* _DATASET EXCERPTS_
BEGIN

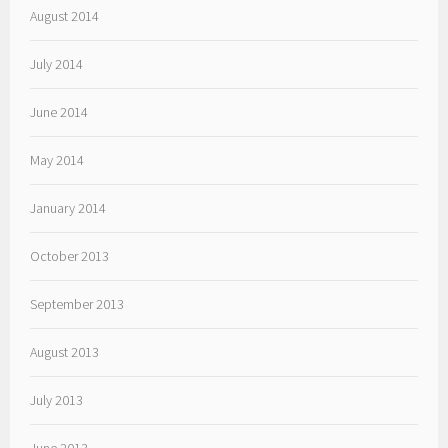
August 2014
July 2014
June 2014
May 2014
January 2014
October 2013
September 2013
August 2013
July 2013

END

* _PROBLEM DETAILS_
Please print the lines from the one containing "January 2014" through the last line of the material, exactly, and leave out all other lines.

* _RESPONSE BOX_
January 2014
October 2013
September 2013
August 2013
July 2013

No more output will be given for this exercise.